The last parameter is the dynamic input shape in which each parameter means "[(MIN_BATCH, MIN_CHANNEL, MIN_WIDTH, MIN_HEIGHT), (OPT_BATCH, .., ..., OPT_HEIGHT), (MAX_BATCH, .., ..., MAX_HEIGHT)]". Please notice if using docker, the TensorRT CUDA must match the environment CUDA and the Torch-TensorRT c++&python version must be installed. For more examples on how to use the Torch-TensorRT, you can go to this link. The github source code link here shows the detail about how to install it on your own environment.
Export TensorRT float16 model from the onnx model:
polygraphy surgeon sanitize --fold-constants models/model.onnx -o models/new_model.onnx
trtexec --onnx=models/new_model.onnx --saveEngine=models/model.trt --fp16 --minShapes=INPUT__0:1x3x736x480 --optShapes=INPUT__0:4x3x736x480 --maxShapes=INPUT__0:8x3x736x480 --shapes=INPUT__0:4x3x736x480
This command need TensorRT with correct CUDA installed in the environment. For the detail of installing TensorRT, please refer to this link. In addition, there are padding operations in this FlexibleUNet structure that not support by TensorRT. Therefore, when tried to convert the onnx model to a TensorRT engine, an extra polygraphy command is needed to execute.
References
[1] Tan, M. and Le, Q. V. Efficientnet: Rethinking model scaling for convolutional neural networks. ICML, 2019a. https://arxiv.org/pdf/1905.11946.pdf
[2] O. Ronneberger, P. Fischer, and T. Brox. U-net: Convolutional networks for biomedical image segmentation. In International Conference on Medical image computing and computer-assisted intervention, pages 234–241. Springer, 2015. https://arxiv.org/pdf/1505.04597.pdf
License
Copyright (c) MONAI Consortium
Licensed under the Apache License, Version 2.0 (the "License"); you may not use this file except in compliance with the License.
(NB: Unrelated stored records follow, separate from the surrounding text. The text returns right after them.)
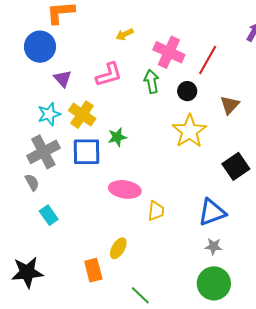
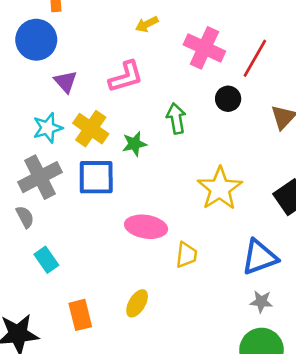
green arrow: (152, 82) -> (176, 118), moved
yellow star: (189, 131) -> (220, 189), moved
green star: (117, 137) -> (134, 144), moved
orange rectangle: (93, 270) -> (80, 315), moved

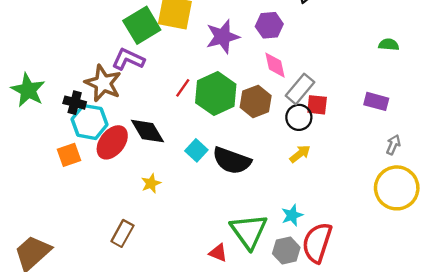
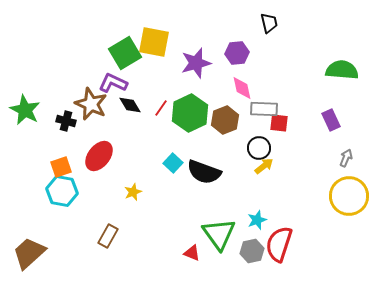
green semicircle: (389, 45) -> (342, 70), size x1.8
gray rectangle: (300, 89) -> (264, 109), turned 52
purple rectangle: (376, 101) -> (331, 120), turned 50
black circle: (299, 117) -> (259, 148), moved
cyan hexagon: (89, 122) -> (62, 191), moved
black diamond: (148, 131) -> (130, 105), moved, size x0.7

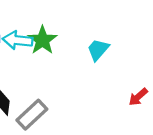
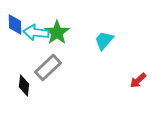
gray rectangle: (32, 115) -> (48, 68), moved

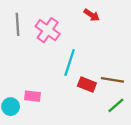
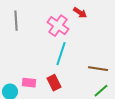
pink cross: (48, 30) -> (58, 26), moved
red rectangle: (87, 85) -> (54, 83), moved, turned 42

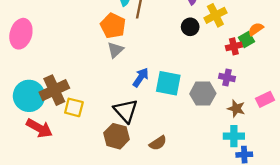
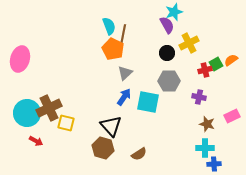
orange pentagon: (113, 26) -> (113, 49), moved
orange semicircle: (256, 29) -> (231, 60), moved
gray triangle: (115, 50) -> (125, 73), moved
gray hexagon: (203, 94) -> (169, 81), moved
red arrow: (39, 128) -> (36, 141), size x0.6

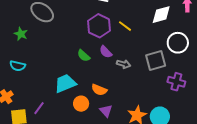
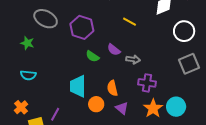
purple hexagon: (99, 26) -> (82, 27), moved
gray square: (156, 60) -> (189, 64), moved
purple cross: (176, 82) -> (147, 83), moved
cyan trapezoid: (65, 83) -> (78, 86), turned -60
orange semicircle: (99, 90) -> (112, 88), turned 63

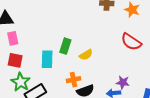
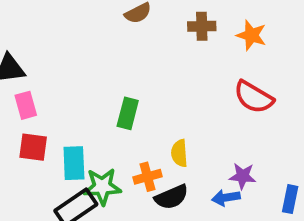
yellow semicircle: (86, 55) -> (179, 153), moved, turned 120
cyan rectangle: (47, 59) -> (74, 163), moved
green star: (21, 82) -> (102, 187), moved, turned -30

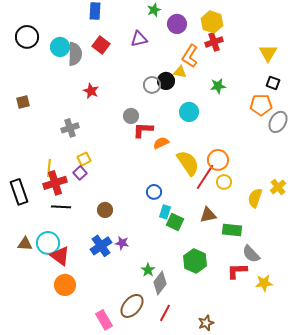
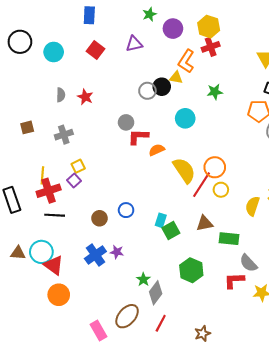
gray semicircle: (75, 54) -> (61, 95), moved, size x0.6
brown square: (23, 102) -> (27, 127), moved
blue circle: (154, 192) -> (126, 210), moved
green square: (175, 222) -> (171, 231), turned 36

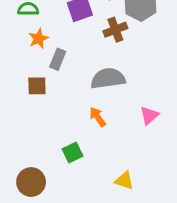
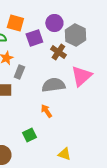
brown cross: (115, 30) -> (58, 52), turned -35
pink triangle: (149, 115) -> (81, 76), moved, size x1.6

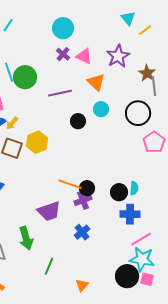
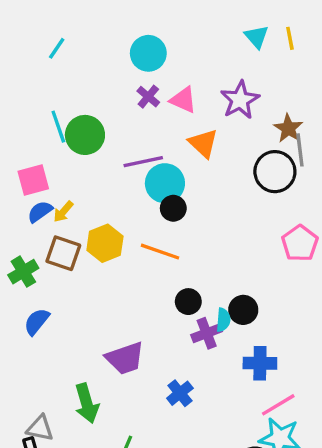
yellow line: (145, 30) -> (290, 38), moved, turned -64
cyan circle: (101, 109) -> (165, 183), moved, size x1.5
black circle: (138, 113) -> (275, 172), moved
orange line: (70, 184) -> (160, 252), moved
black circle: (87, 188) -> (188, 302), moved
cyan semicircle: (134, 188) -> (223, 320), moved
black circle: (119, 192) -> (243, 310), moved
purple cross: (83, 200) -> (207, 333), moved

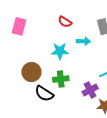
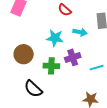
purple cross: (90, 90) -> (73, 57), moved
black semicircle: (44, 94) -> (33, 89), moved

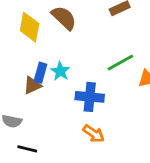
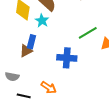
cyan star: (60, 71) -> (42, 21), moved
orange arrow: (94, 134) -> (49, 87), moved

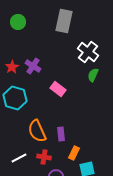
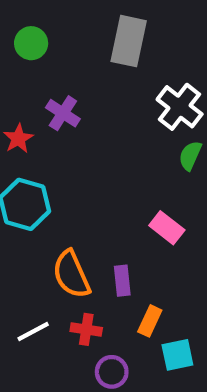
purple cross: (33, 66) -> (63, 113), moved
pink rectangle: (58, 89) -> (167, 228), moved

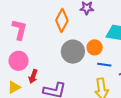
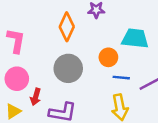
gray circle: (73, 52) -> (68, 68), moved

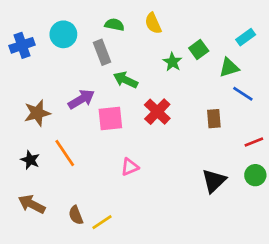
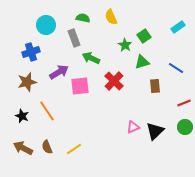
blue cross: (22, 45) -> (31, 52), moved
green triangle: (229, 67) -> (142, 62), moved
pink triangle: (130, 167) -> (133, 127), moved
brown semicircle: (76, 215) -> (47, 147), moved
yellow line: (102, 222) -> (74, 149), moved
You may obtain a copy of the License at
http://www.apache.org/licenses/LICENSE-2.0
Unless required by applicable law or agreed to in writing, software distributed under the License is distributed on an "AS IS" BASIS, WITHOUT WARRANTIES OR CONDITIONS OF ANY KIND, either express or implied. See the License for the specific language governing permissions and limitations under the License.